- EXTRAIT DU TEXTE -
3.      Toute autorité compétente qui recourt à un tiers autre qu’un opérateur interne attribue les contrats de service public par voie de mise en concurrence, sauf dans les cas visés aux paragraphes 4, 5 et 6. La procédure adoptée pour la mise en concurrence est ouverte à tout opérateur, est équitable, et respecte les principes de transparence et de non‑discrimination. Après la soumission des offres et une éventuelle présélection, la procédure peut donner lieu à des négociations dans le respect de ces principes, afin de préciser les éléments permettant de répondre au mieux à la spécificité ou à la complexité des besoins.

[…] »

9.        L’article 8 du règlement n° 1370/2007, intitulé « Transition », dispose :

« 1.      Les contrats de service public sont attribués conformément aux règles établies dans le présent règlement. […].

- DONNÉES FOURNIES -

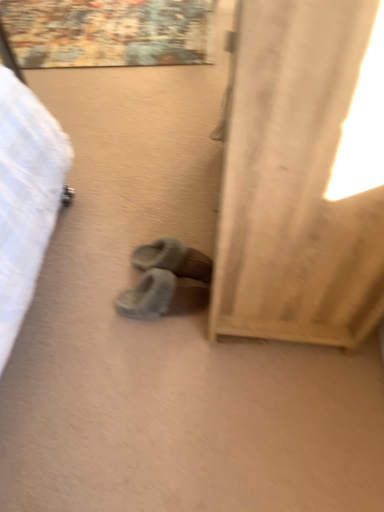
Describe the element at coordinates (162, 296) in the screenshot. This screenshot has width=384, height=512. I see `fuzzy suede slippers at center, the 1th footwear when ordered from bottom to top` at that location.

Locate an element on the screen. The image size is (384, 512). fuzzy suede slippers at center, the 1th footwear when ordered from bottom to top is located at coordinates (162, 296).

- ACTIVITÉ 1 -
Reprenez à l'identique le passage de l'extrait sur les contrats de service public qui s'ouvre sur les mots « 9.        L’article 8 du règlement » et se clôt sur « présent règlement. […]. ».
- ACTIVITÉ 2 -
Poursuivez la rédaction de l'extrait sur les contrats de service public à la suite de sa dernière phrase.
Les lignes figurant plus haut forment un matériau distinct de l'extrait sur les contrats de service public.

- RÉSULTAT OBTENU 1 -
9.        L’article 8 du règlement n° 1370/2007, intitulé « Transition », dispose :

« 1.      Les contrats de service public sont attribués conformément aux règles établies dans le présent règlement. […].

- RÉSULTAT OBTENU 2 -
2.      Sans préjudice du paragraphe 3, l’attribution de contrats de services publics de transport par chemin de fer ou par route est conforme à l’article 5 à partir du 3 décembre 2019. Au cours de cette période transitoire, les États membres prennent des mesures pour se conformer progressivement à l’article 5 afin d’éviter de graves problèmes structurels concernant notamment les capacités de transport.

Dans un délai de six mois suivant la première moitié de la période transitoire, les États membres fournissent à la Commission un rapport d’avancement mettant l’accent sur la mise en œuvre de l’attribution progressive des contrats de service public conformément à l’article 5. Sur la base des rapports d’avancement des États membres, la Commission peut proposer des mesures appropriées, adressées aux États membres.

3.      Pour l’application du paragraphe 2, il n’est pas tenu compte des contrats de service public attribués conformément au droit communautaire et au droit national :

a)      avant le 26 juillet 2000, sur la base d’une procédure de mise en concurrence équitable ;

b)      avant le 26 juillet 2000, sur la base d’une procédure autre qu’une procédure de mise en concurrence équitable ;

c)      à partir du 26 juillet 2000 et avant le 3 décembre 2009, sur la base d’une procédure de mise en concurrence équitable ;

d)      à partir du 26 juillet 2000 et avant le 3 décembre 2009, sur la base d’une procédure autre qu’une procédure de mise en concurrence équitable.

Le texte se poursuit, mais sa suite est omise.